## Data for analysis
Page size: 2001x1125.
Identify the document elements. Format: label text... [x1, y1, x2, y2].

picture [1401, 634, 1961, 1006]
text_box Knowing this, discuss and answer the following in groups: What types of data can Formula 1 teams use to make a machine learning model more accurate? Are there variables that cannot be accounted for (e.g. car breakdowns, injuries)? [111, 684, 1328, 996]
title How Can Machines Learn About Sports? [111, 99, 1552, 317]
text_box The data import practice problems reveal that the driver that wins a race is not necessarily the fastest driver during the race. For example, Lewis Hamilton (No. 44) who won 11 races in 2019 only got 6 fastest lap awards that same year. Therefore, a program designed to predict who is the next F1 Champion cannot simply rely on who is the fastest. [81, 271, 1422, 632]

## To do
Could you copy every record above exactly as written?

## Output of the task
Page size: 2001x1125.
Identify the document elements. Format: label text... [x1, y1, x2, y2].

picture [1401, 634, 1961, 1006]
text_box Knowing this, discuss and answer the following in groups: What types of data can Formula 1 teams use to make a machine learning model more accurate? Are there variables that cannot be accounted for (e.g. car breakdowns, injuries)? [111, 684, 1328, 996]
title How Can Machines Learn About Sports? [111, 99, 1552, 317]
text_box The data import practice problems reveal that the driver that wins a race is not necessarily the fastest driver during the race. For example, Lewis Hamilton (No. 44) who won 11 races in 2019 only got 6 fastest lap awards that same year. Therefore, a program designed to predict who is the next F1 Champion cannot simply rely on who is the fastest. [81, 271, 1422, 632]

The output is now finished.